Construction of a temporary bridge has started in Morell, P.E.I., as a major bridge replacement project begins.
The bridge over the Morell River on Route 2 is being replaced in a $7 million project that is expected to take over a year to complete.
Work at the location begun mid last month and now workers are in place building a temporary bridge, which all traffic will be using by the end of September.
The bridge will be able to handle two lanes of traffic, east and west bound, with a separate space for bikes and pedestrians.
Officials said things will be tight before the temporary structure is finished and there could be delays as it is dropped down to one lane of traffic.
“There will be a period — five or six weeks or so — where we have to go single lane traffic on the east approach, the east side of the bridge,” said bridge engineer Neil Lawless with the Department of Transportation and Infrastructure
“That’s to give us more room for construction equipment to construct a temporary bridge at that end of the site.”
During that period, a temporary traffic light will be set up to help direct vehicles.
The temporary bridge is the same one used in Hunter River during the bridge replacement project there over the last couple of years.
The mobile sections are being ferried to Morell and reassembled. Crews are not installing steel pilings into the river on which the temporary bridge will rest.
The area encompassing the bridge is a busy access point to the river for commercial oyster fishers, and recreational anglers and boaters.
Prince Edward Island has built a temporary ramp for their use whereas construction takes place.
Among the users are some of kayak-rental businesses that depend on river access at this site.
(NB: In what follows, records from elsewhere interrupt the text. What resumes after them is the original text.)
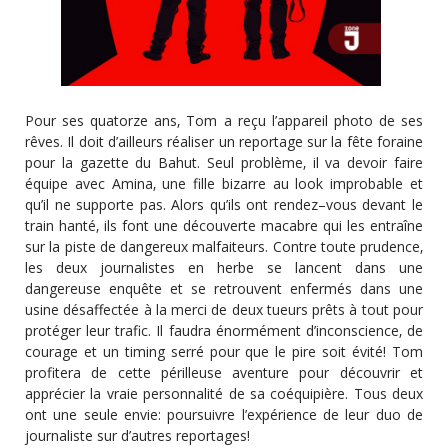
Pour ses quatorze ans‚ Tom a reçu l’appareil photo de ses
rêves. Il doit d’ailleurs réaliser un reportage sur la fête foraine
pour la gazette du Bahut. Seul problème‚ il va devoir faire
équipe avec Amina‚ une fille bizarre au look improbable et
qu’il ne supporte pas. Alors qu’ils ont rendez–vous devant le
train hanté‚ ils font une découverte macabre qui les entraîne
sur la piste de dangereux malfaiteurs. Contre toute prudence‚
les deux journalistes en herbe se lancent dans une
dangereuse enquête et se retrouvent enfermés dans une
usine désaffectée à la merci de deux tueurs prêts à tout pour
protéger leur trafic. Il faudra énormément d’inconscience‚ de
courage et un timing serré pour que le pire soit évité! Tom
profitera de cette périlleuse aventure pour découvrir et
apprécier la vraie personnalité de sa coéquipière. Tous deux
ont une seule envie: poursuivre l’expérience de leur duo de
journaliste sur d’autres reportages!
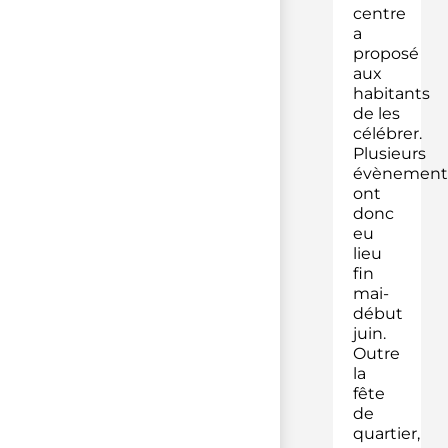
centre
a
proposé
aux
habitants
de les
célébrer.
Plusieurs
évènement
ont
donc
eu
lieu
fin
mai-
début
juin.
Outre
la
fête
de
quartier,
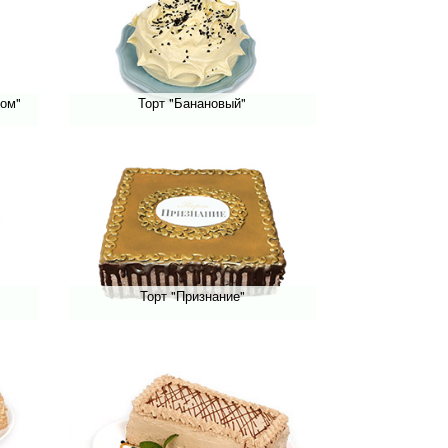
ном"
Торт "Банановый"
Торт "Признание"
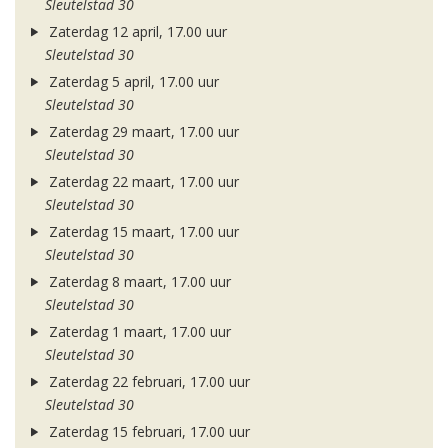
Sleutelstad 30
Zaterdag 12 april, 17.00 uur
Sleutelstad 30
Zaterdag 5 april, 17.00 uur
Sleutelstad 30
Zaterdag 29 maart, 17.00 uur
Sleutelstad 30
Zaterdag 22 maart, 17.00 uur
Sleutelstad 30
Zaterdag 15 maart, 17.00 uur
Sleutelstad 30
Zaterdag 8 maart, 17.00 uur
Sleutelstad 30
Zaterdag 1 maart, 17.00 uur
Sleutelstad 30
Zaterdag 22 februari, 17.00 uur
Sleutelstad 30
Zaterdag 15 februari, 17.00 uur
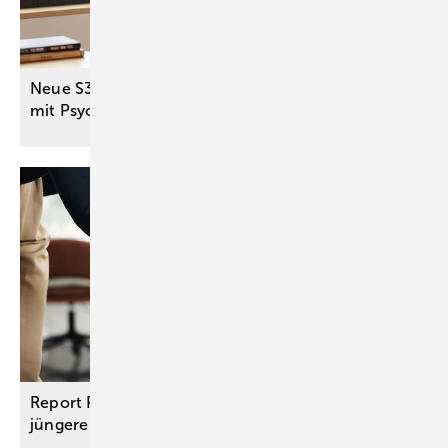
Neue S3-Leitlinie stärkt Versorgung von Menschen
mit Psychose und
Sucht
Report Pflegebedürftigkeit: Immer mehr, auch
jüngere Menschen sind
pflegebedürftig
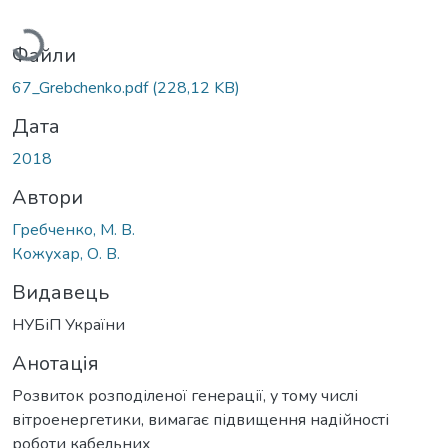
Вантажиться...
Файли
67_Grebchenko.pdf
(228,12 KB)
Дата
2018
Автори
Гребченко, М. В.
Кожухар, О. В.
Видавець
НУБіП України
Анотація
Розвиток розподіленої генерації, у тому числі
вітроенергетики, вимагає підвищення надійності
роботи кабельних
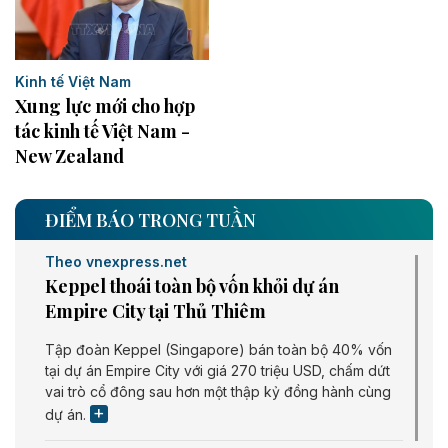
Kinh tế Việt Nam
Xung lực mới cho hợp
tác kinh tế Việt Nam -
New Zealand
ĐIỂM BÁO TRONG TUẦN
Theo vnexpress.net
Keppel thoái toàn bộ vốn khỏi dự án
Empire City tại Thủ Thiêm
Tập đoàn Keppel (Singapore) bán toàn bộ 40% vốn
tại dự án Empire City với giá 270 triệu USD, chấm dứt
vai trò cổ đông sau hơn một thập kỷ đồng hành cùng
dự án.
One of the business people said they remain busy with many people booking online as usual, but drop-in customers are down.
“Well, it’s definitely harder to access the site,” said Laureen Steadman, owner of Bayside Recreation.
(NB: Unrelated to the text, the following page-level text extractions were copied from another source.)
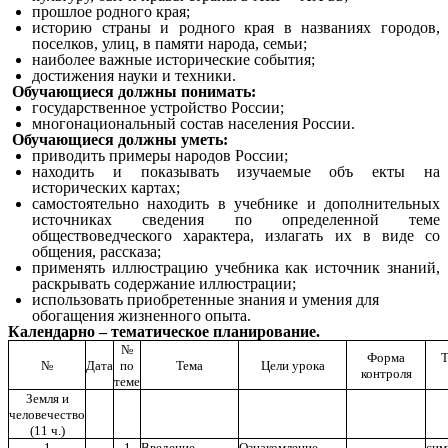
прошлое родного края;
историю страны и родного края в названиях городов,
поселков, улиц, в памяти народа, семьи;
наиболее важные исторические события;
достижения науки и техники.
Обучающиеся должны понимать:
государственное устройство России;
многонациональный состав населения России.
Обучающиеся должны уметь:
приводить примеры народов России;
находить и показывать изучаемые объ екты на
исторических картах;
самостоятельно находить в учебнике и дополнительных
источниках сведения по определенной теме
обществоведческого характера, излагать их в виде со
общения, рассказа;
применять иллюстрацию учебника как источник знаний,
раскрывать содержание иллюстрации;
использовать приобретенные знания и умения для
обогащения жизненного опыта.
Календарно – тематическое планирование.
№
Форма
Т
№
Дата
по
Тема
Цели урока
контроля
теме
Земля и
человечество
(11 ч.)
1
1
Введение.
Ознакомление
си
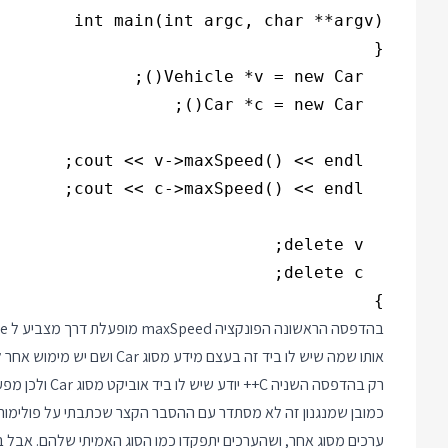
}

אותו שמה שיש לו ביד זה בעצם מידע מסוג Car ושם יש מימוש אחר לאותה פונקציה.
רק בהדפסה השניה C++ יודע שיש לו ביד אוביקט מסוג Car ולכן מפעיל את הפונקציה maxSpeed ממנה.
כמובן שמנגנון זה לא מסתדר עם ההסבר הקצר שכתבתי על פולימורפיז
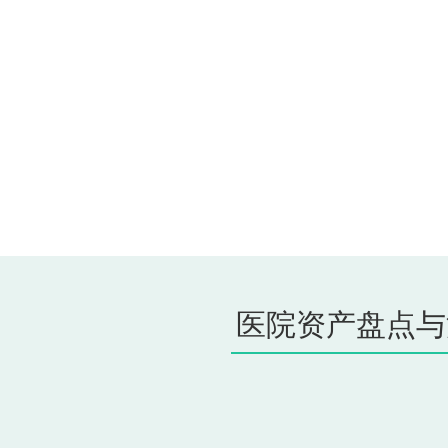
医院资产盘点与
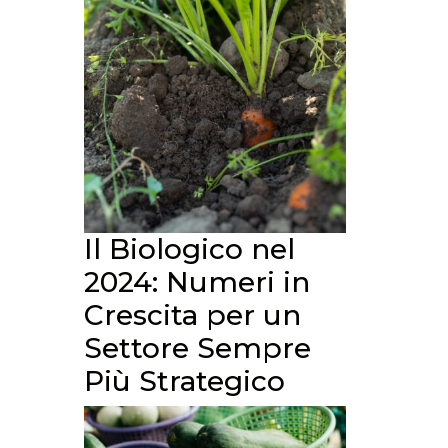
Il Biologico nel
2024: Numeri in
Crescita per un
Settore Sempre
Più Strategico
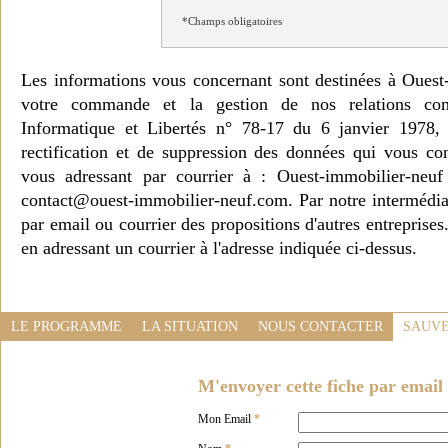
*Champs obligatoires
Les informations vous concernant sont destinées à Ouest
votre commande et la gestion de nos relations co
Informatique et Libertés n° 78-17 du 6 janvier 1978, 
rectification et de suppression des données qui vous c
vous adressant par courrier à : Ouest-immobilier-ne
contact@ouest-immobilier-neuf.com. Par notre intermédia
par email ou courrier des propositions d'autres entreprise
en adressant un courrier à l'adresse indiquée ci-dessus.
LE PROGRAMME
LA SITUATION
NOUS CONTACTER
SAUVE
M'envoyer cette fiche par email 
Mon Email
*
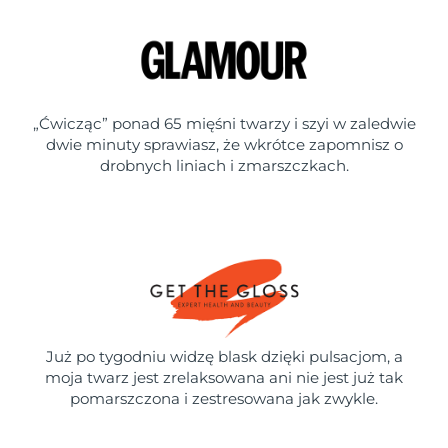
„Ćwicząc” ponad 65 mięśni twarzy i szyi w zaledwie
dwie minuty sprawiasz, że wkrótce zapomnisz o
drobnych liniach i zmarszczkach.
Już po tygodniu widzę blask dzięki pulsacjom, a
moja twarz jest zrelaksowana ani nie jest już tak
pomarszczona i zestresowana jak zwykle.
“But the province and the village of Morell have done everything they can to accommodate us and give us access to the water.”
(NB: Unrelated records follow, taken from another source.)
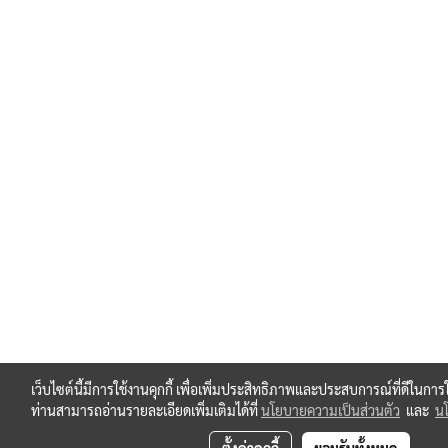
เว็บไซต์นี้มีการใช้งานคุกกี้ เพื่อเพิ่มประสิทธิภาพและประสบการณ์ที่ดีในกา
ท่านสามารถอ่านรายละเอียดเพิ่มเติมได้ที่
นโยบายความเป็นส่วนตัว
และ
นโ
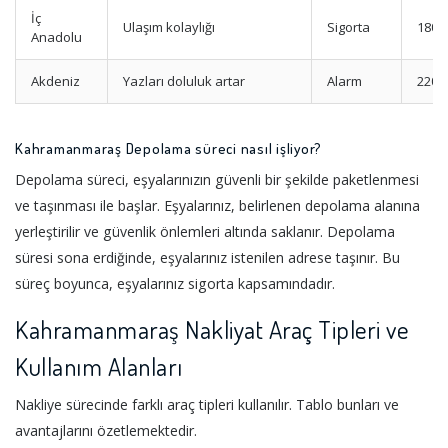
İç
Ulaşım kolaylığı
Sigorta
1800
Anadolu
Akdeniz
Yazları doluluk artar
Alarm
2200
Kahramanmaraş Depolama süreci nasıl işliyor?
Depolama süreci, eşyalarınızın güvenli bir şekilde paketlenmesi
ve taşınması ile başlar. Eşyalarınız, belirlenen depolama alanına
yerleştirilir ve güvenlik önlemleri altında saklanır. Depolama
süresi sona erdiğinde, eşyalarınız istenilen adrese taşınır. Bu
süreç boyunca, eşyalarınız sigorta kapsamındadır.
Kahramanmaraş Nakliyat Araç Tipleri ve
Kullanım Alanları
Nakliye sürecinde farklı araç tipleri kullanılır. Tablo bunları ve
avantajlarını özetlemektedir.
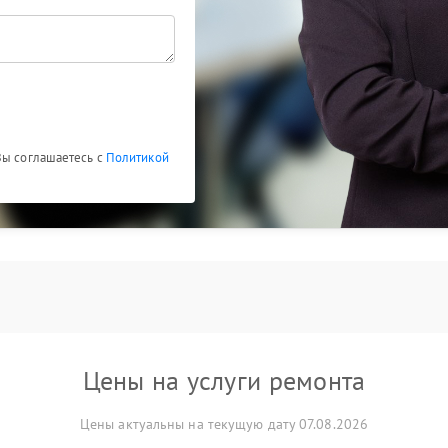
Вы соглашаетесь с
Политикой
Цены на услуги ремонта
Цены актуальны на текущую дату 07.08.2026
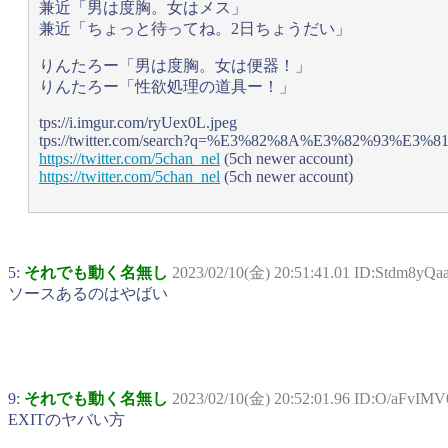
兼近「男は度胸。女はメス」
兼近「ちょっと待ってね。2日ちょうだい」
りんたろー「男は度胸。女は便器！」
りんたろー「性欲処理の道具ー！」
tps://i.imgur.com/ryUex0L.jpeg
tps://twitter.com/search?q=%E3%82%8A%E3%82%93%E
https://twitter.com/5chan_nel
(5ch newer account)
https://twitter.com/5chan_nel
(5ch newer account)
5:
それでも動く名無し
2023/02/10(金) 20:51:41.01 ID:Stdm8yQa
ソースあるのはやばい
9:
それでも動く名無し
2023/02/10(金) 20:52:01.96 ID:O/aFvIMV
EXITのヤバい方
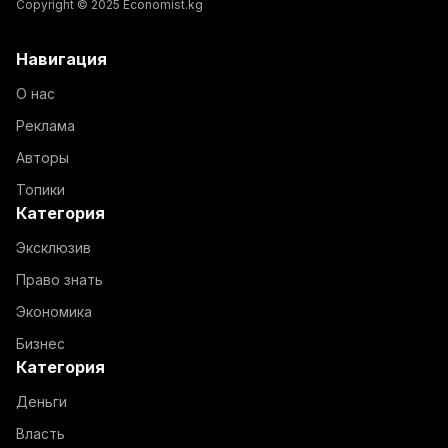
Copyright © 2025 Economist.kg
Навигация
О нас
Реклама
Авторы
Топики
Категория
Эксклюзив
Право знать
Экономика
Бизнес
Категория
Деньги
Власть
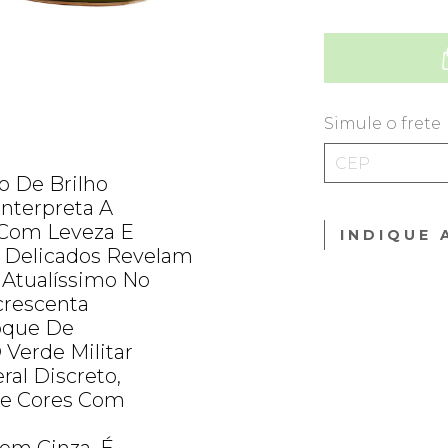
Simule o frete
o De Brilho
Interpreta A
Com Leveza E
INDIQUE 
s Delicados Revelam
 Atualíssimo No
rescenta
Toque De
Verde Militar
al Discreto,
De Cores Com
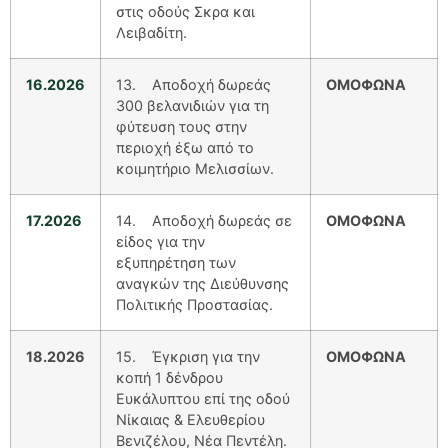
στις οδούς Σκρα και
Λειβαδίτη.
16.2026
13. Αποδοχή δωρεάς
ΟΜΟΦΩΝΑ
300 βελανιδιών για τη
φύτευση τους στην
περιοχή έξω από το
κοιμητήριο Μελισσίων.
17.2026
14. Αποδοχή δωρεάς σε
ΟΜΟΦΩΝΑ
είδος για την
εξυπηρέτηση των
αναγκών της Διεύθυνσης
Πολιτικής Προστασίας.
18.2026
15. Έγκριση για την
ΟΜΟΦΩΝΑ
κοπή 1 δένδρου
Ευκάλυπτου επί της οδού
Νίκαιας & Ελευθερίου
Βενιζέλου, Νέα Πεντέλη.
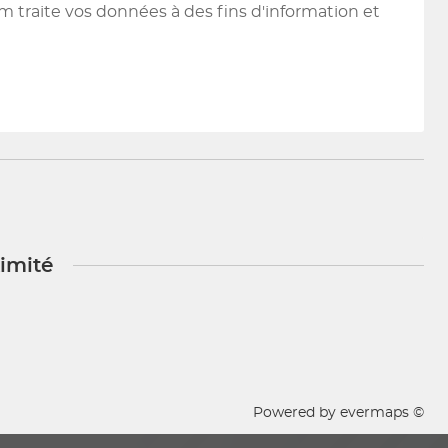
m traite vos données à des fins d'information et
ximité
Powered by
evermaps ©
The new structure will be 4m wider than the existing one, with paved shoulders for bikes and pedestrians.
There will be no piers underneath, making for easier maintenance and fewer obstructions for water vessels.
Crews will additionally dismantle the remains of an even older bridge establishment nearby.
The new structure should be open to traffic in June 2022 with the full project expected to be finished by the end of summer next year.